OTTAWA, 27 février (Reuters) - Le Canada bénéficie de notations souveraines AAA de la part de deux agences de notation de premier plan et ses finances pourraient résister à une vague de droits de douane imposés par les États-Unis, mais certaines de ses provinces pourraient subir une dégradation de leur cote de crédit si une guerre commerciale persiste, ont déclaré des analystes et des économistes.
Les agences de notation ont indiqué que certaines provinces étaient plus exposées aux menaces du président américain d'imposer un droit de douane de 25 % sur la plupart des importations canadiennes le 4 mars en raison de leur exposition disproportionnée aux exportations vers les États-Unis ou de leur position financière moins favorable.
Une baisse de la cote de crédit pourrait potentiellement augmenter les coûts d'emprunt du gouvernement, affecter les flux de revenus et accroître la dette et les déficits.
"Il ne fait aucun doute que les droits de douane... pourraient avoir des effets potentiellement importants et différenciés sur les provinces", a déclaré Douglas Offerman, directeur principal chez Fitch Ratings, lors d'une entrevue.
L'Ontario et le Québec, les deux puissances manufacturières provinciales, sont confrontés à une menace significative, a-t-il déclaré.
L'Alberta et la Saskatchewan, avec des exportations d'énergie et de potasse vers les États-Unis, sont également vulnérables, a ajouté Offerman.
La Colombie-Britannique et la Nouvelle-Écosse, bien que peu exposées aux exportations vers les États-Unis, enregistrent des déficits et des dettes plus élevés, ce qui les rend vulnérables même si les droits de douane ont un impact minimal, selon Travis Shaw, vice-président principal et responsable du secteur des notations souveraines mondiales chez Morningstar DBRS.
L'impact des droits de douane sur les provinces dépendra de l'ampleur des prélèvements, de leur durée et des secteurs visés, a déclaré Shaw.
Une guerre commerciale demeure un "risque à la baisse important pour les provinces que nous surveillons de près", a-t-il déclaré, ajoutant que Morningstar n'avait pas modifié la perspective "stable" de l'an dernier sur ces provinces.
Dans un rapport publié le mois dernier, Moody's Ratings a décrit un éventuel différend commercial comme "négatif pour la cote de crédit de toutes les provinces canadiennes". Les droits de douane réduiraient la croissance et les recettes, a-t-il déclaré.
Les provinces canadiennes se préparent déjà à être financièrement pénalisées par les plans du gouvernement fédéral visant à réduire considérablement l'immigration et par un éventuel flot de droits de douane de la part de Trump.
La province pétrolière de l'Alberta a annoncé jeudi un déficit budgétaire de 5,2 milliards de dollars canadiens (3,5 milliards de dollars) pour l'exercice 2025/26 en cas d'une avalanche de droits de douane.
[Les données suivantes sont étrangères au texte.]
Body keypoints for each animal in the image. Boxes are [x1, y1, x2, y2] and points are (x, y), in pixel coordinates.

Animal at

Ce serait en net contraste avec un excédent de 5,8 milliards de dollars canadiens qu'elle prévoit pour l'exercice se terminant le 31 mars.
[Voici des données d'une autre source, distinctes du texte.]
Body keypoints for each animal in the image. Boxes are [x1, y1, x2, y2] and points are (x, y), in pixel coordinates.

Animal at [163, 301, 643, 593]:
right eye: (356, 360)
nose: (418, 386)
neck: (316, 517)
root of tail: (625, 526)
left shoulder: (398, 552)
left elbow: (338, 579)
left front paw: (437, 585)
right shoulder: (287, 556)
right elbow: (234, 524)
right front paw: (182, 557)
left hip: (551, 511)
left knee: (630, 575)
L'Ontario et le Québec présenteront leur budget le mois prochain.
La plupart des agences de notation attribuent actuellement une note solide et une perspective stable aux provinces, et elles ne les ont pas mises à jour depuis les menaces de droits de douane. Les notations sont généralement réalisées une fois par an, sauf en cas de choc économique.
L'Ontario, qui a contribué à près de la moitié de la croissance économique du Canada en 2023 (1,2 %), tire près de 17 % de son PIB des exportations vers les États-Unis, principalement par l'intermédiaire d'expéditions de voitures, de pièces automobiles, de métaux, de biens de consommation et d'autres produits, selon les estimations de BMO Capital Markets et de Statistique Canada.
Le Québec et le Manitoba suivent de près l'Ontario en tant que provinces non productrices de pétrole les plus vulnérables aux droits de douane, ont déclaré des analystes. Plus de 15 % du PIB du Québec, qui possède une importante industrie aérospatiale, dépend des exportations vers les États-Unis, tandis que ce chiffre est de plus de 16 % pour le Manitoba.
Ces trois provinces nécessiteront également probablement davantage de soutien de la part de leurs gouvernements face aux droits de douane et à la riposte ultérieure, ont prévu les analystes.
L'ensemble des gouvernements provinciaux dispose de la capacité budgétaire de fournir environ 100 milliards de dollars canadiens (69,93 milliards de dollars) avant de dépasser leur ratio dette-PIB au-delà du niveau atteint pendant la pandémie de COVID-19, a déclaré Laura Gu, économiste principale chez Desjardins.